**The task:** Your task is to copy the listing exactly. Drop any pictures from the copy.

**Input:**
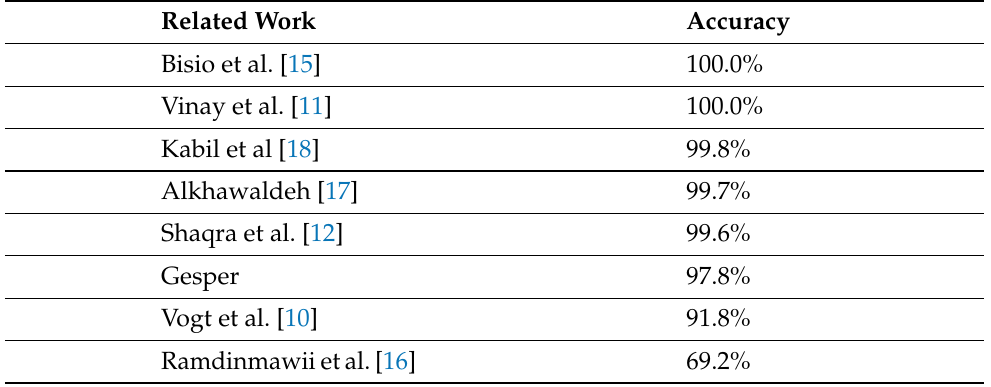
Table 2. Comparison between Gender Recognition accuracy of GESPER and literature related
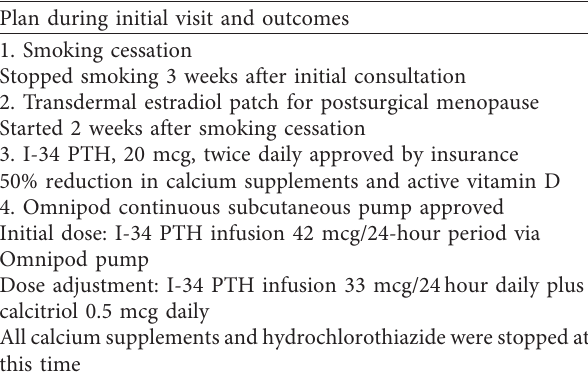
Table 2: Plan during initial visit and outcomes. Plan during initial visit and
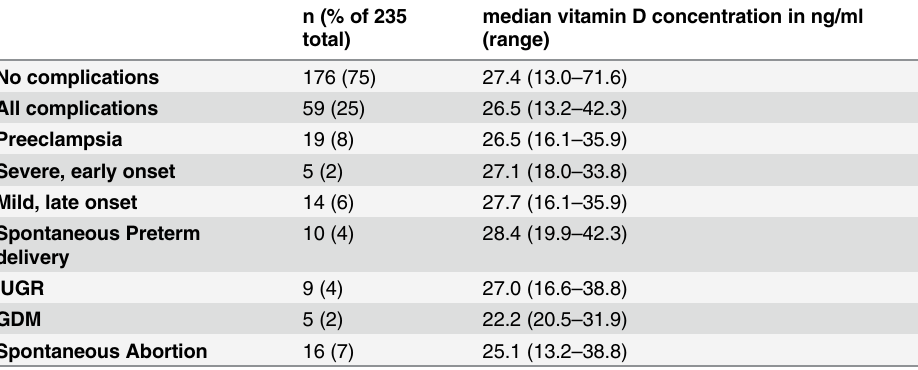
Table 3. Plasma vitamin D concentrations in women according to clinical outcome.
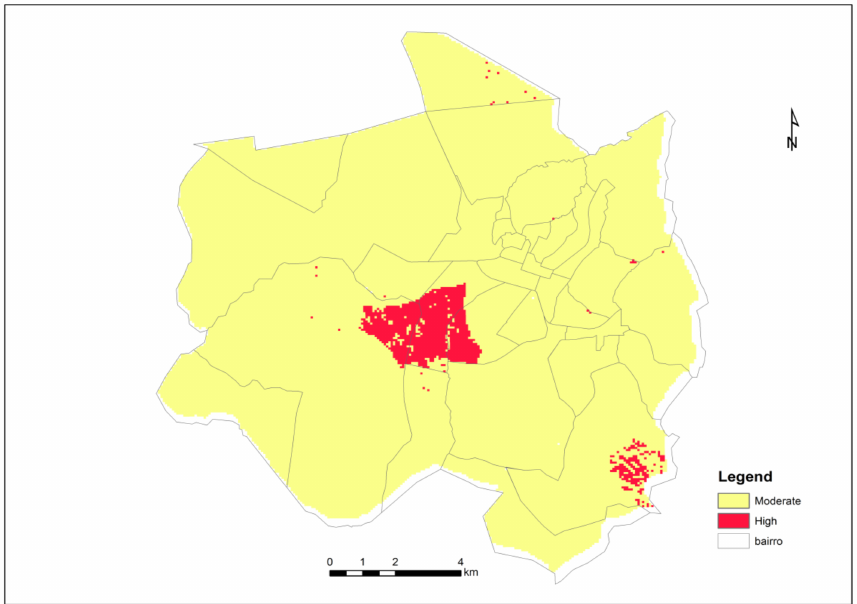
Figure 5. Chimoio risk map for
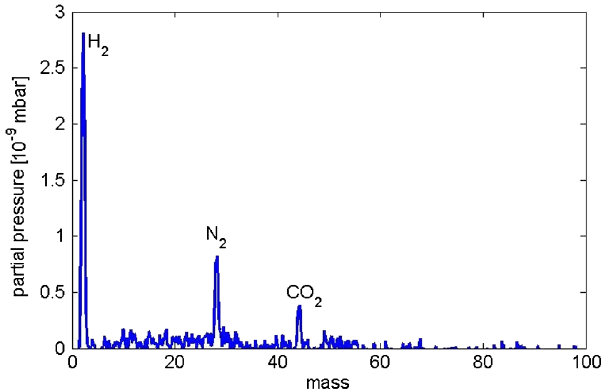
FIG. 8. RGA scan of the structure after brazing.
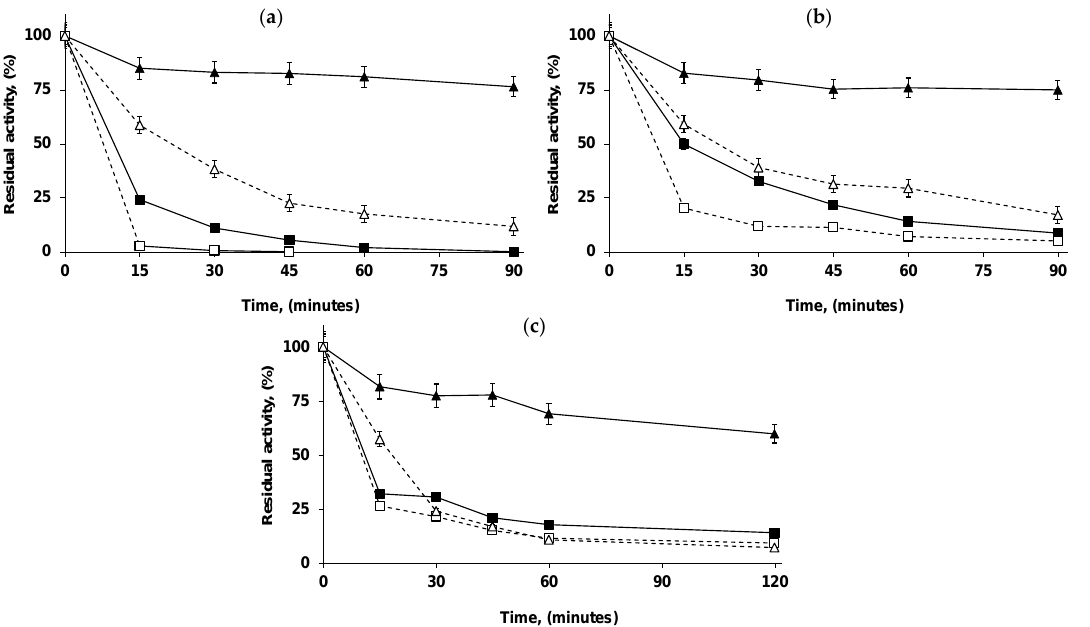
Figure 4. Inactivation courses of different enzyme preparations. The biocatalysts were incubated under different conditions ( a ) in 50 mM of sodium acetate at pH 5.0 and 72 °C, ( b ) in 50 mM of Tris at pH 7.0 and 72 °C, or ( c ) in 50 mM sodium carbonate at pH 9.0 and 70 °C. Other specifications are described in the Methods section. Continuous lines and filled squares: TLL-octyl; continuous lines and filled triangles: ET-octyl; dotted lines and empty squares: free TLL; dotted lines and empty triangles: free ET.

**Written answer:**
Table 2. Comparison between Gender Recognition accuracy of GESPER and literature related
Table 2: Plan during initial visit and outcomes. Plan during initial visit and
Table 3. Plasma vitamin D concentrations in women according to clinical outcome.
Figure 5. Chimoio risk map for
FIG. 8. RGA scan of the structure after brazing.
Figure 4. Inactivation courses of different enzyme preparations. The biocatalysts were incubated under different conditions ( a ) in 50 mM of sodium acetate at pH 5.0 and 72 °C, ( b ) in 50 mM of Tris at pH 7.0 and 72 °C, or ( c ) in 50 mM sodium carbonate at pH 9.0 and 70 °C. Other specifications are described in the Methods section. Continuous lines and filled squares: TLL-octyl; continuous lines and filled triangles: ET-octyl; dotted lines and empty squares: free TLL; dotted lines and empty triangles: free ET.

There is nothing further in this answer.